J’avoue qu’à part la participation de la mesure à la prise de conscience par les populations des enjeux du moment, je n’ai trouvé strictement aucun impact direct, en dehors d’un confinement total, du couvre-feu sur la lutte contre la pandémie.
D’ailleurs la polémique créée par les brutalités des agents de la force publique contre les contrevenants a anéanti cet impact psychologique.

Je dirai même que le couvre-feu est même devenu contre-productif parce que phagocytant tout le débat sur la pandémie pour la focaliser sur la mesure la plus objectivement inefficace dans les moyens d’action que c’est donné le Gouvernement.

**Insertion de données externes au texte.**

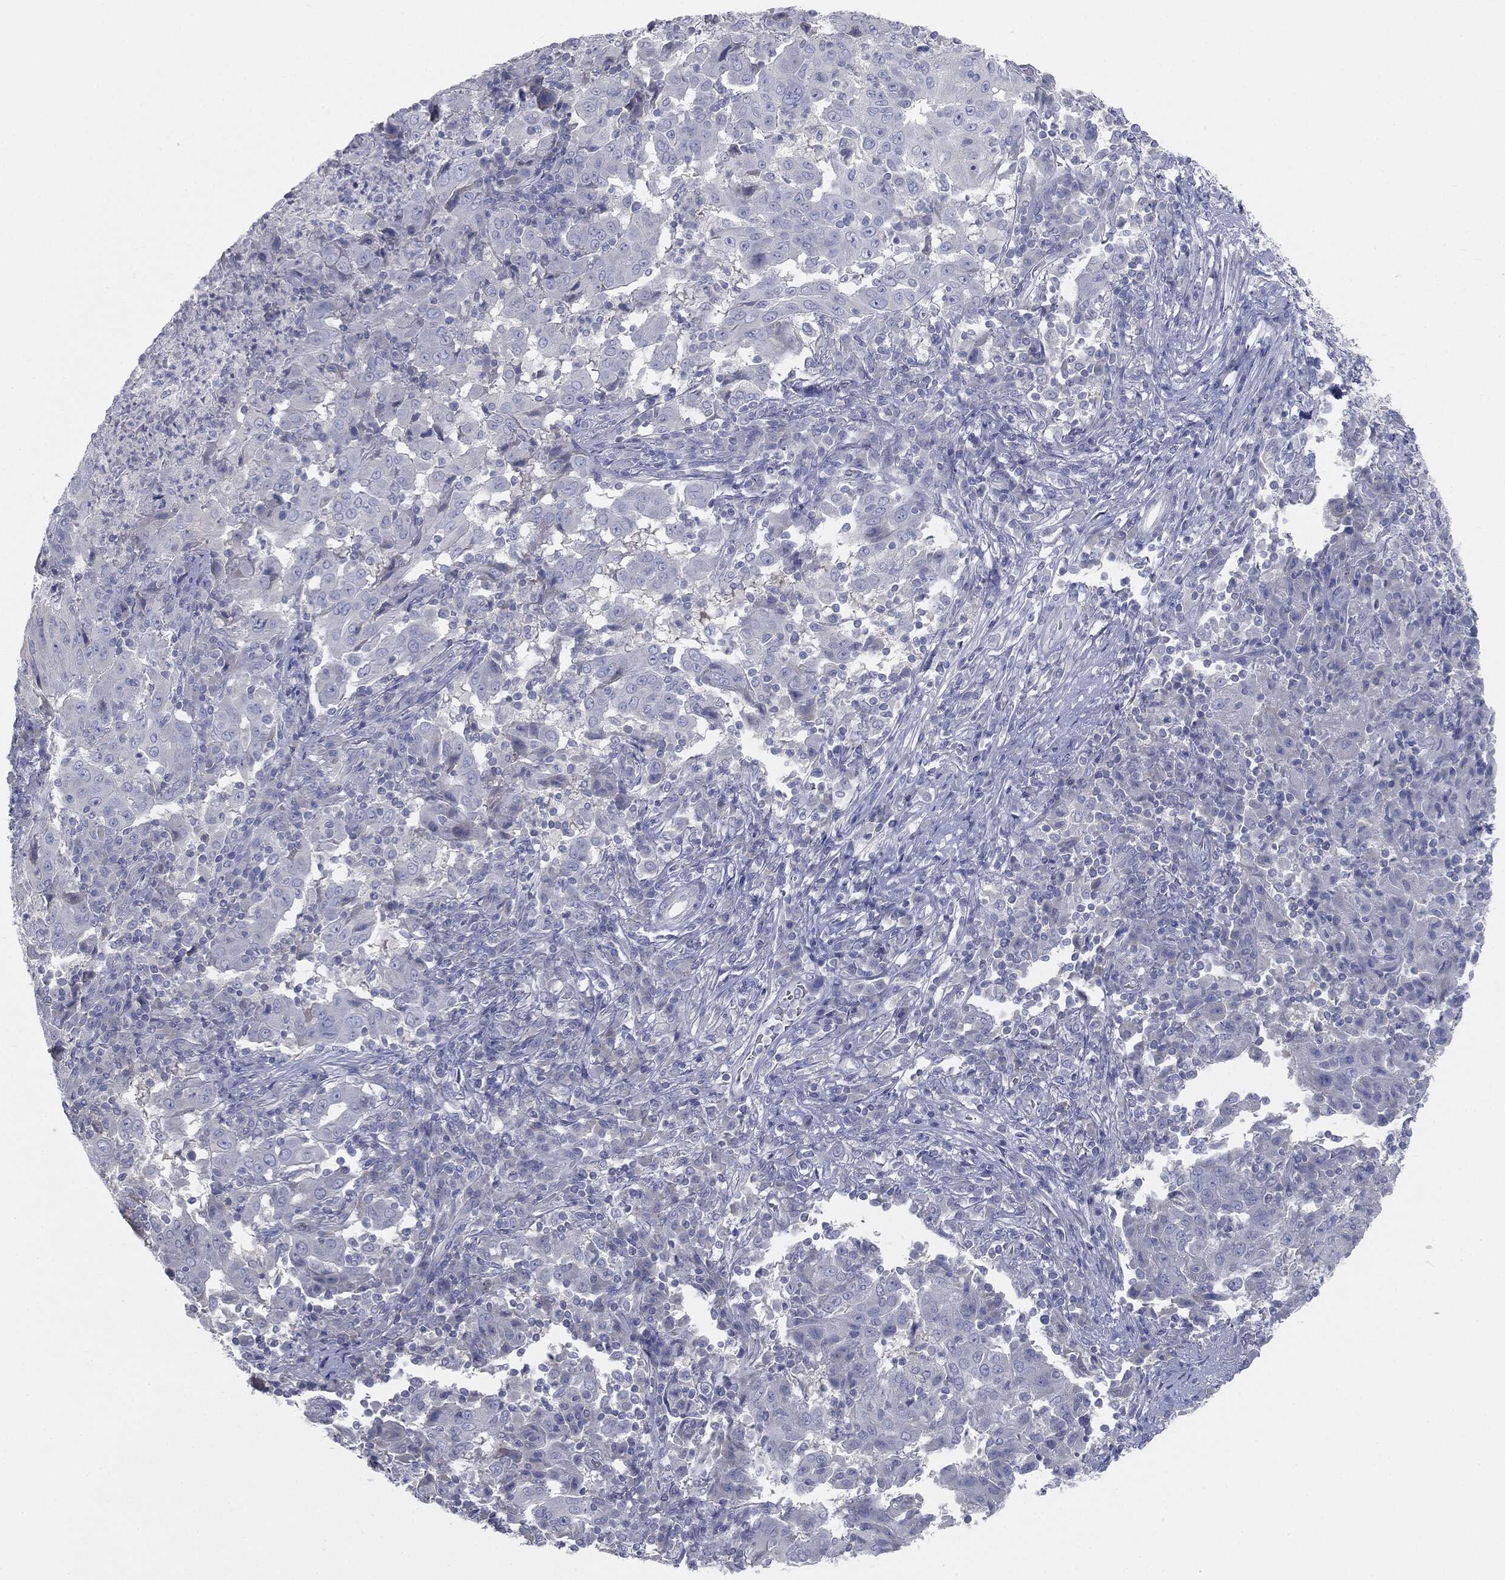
{"staining": {"intensity": "negative", "quantity": "none", "location": "none"}, "tissue": "pancreatic cancer", "cell_type": "Tumor cells", "image_type": "cancer", "snomed": [{"axis": "morphology", "description": "Adenocarcinoma, NOS"}, {"axis": "topography", "description": "Pancreas"}], "caption": "A high-resolution histopathology image shows IHC staining of pancreatic cancer, which displays no significant staining in tumor cells. Brightfield microscopy of immunohistochemistry stained with DAB (3,3'-diaminobenzidine) (brown) and hematoxylin (blue), captured at high magnification.", "gene": "CAV3", "patient": {"sex": "male", "age": 63}}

La mise en œuvre de la quarantaine et des confinements individuels présentaient par exemple plus d’intérêt pour la lutte quand on en connait les conséquences. Il aurait certainement été plus légitime d’utiliser ses réponses disproportionnées contre ceux qui s’y sont ou qui s’y soustraient que contre les personnes qui violent le couvre-feu. Monsieur le Procureur de la République, on est en droit de s’attendre à une réaction prompte de votre part contre ce type de contrevenant et moins de zèle en matière de respect du couvre-feu, parce que le plus important c’est de se prémunir contre le péril annoncé que de s’investir dans une action spectaculaire pour l’opinion publique mais sans grand intérêt pour la lutte contre la pandémie.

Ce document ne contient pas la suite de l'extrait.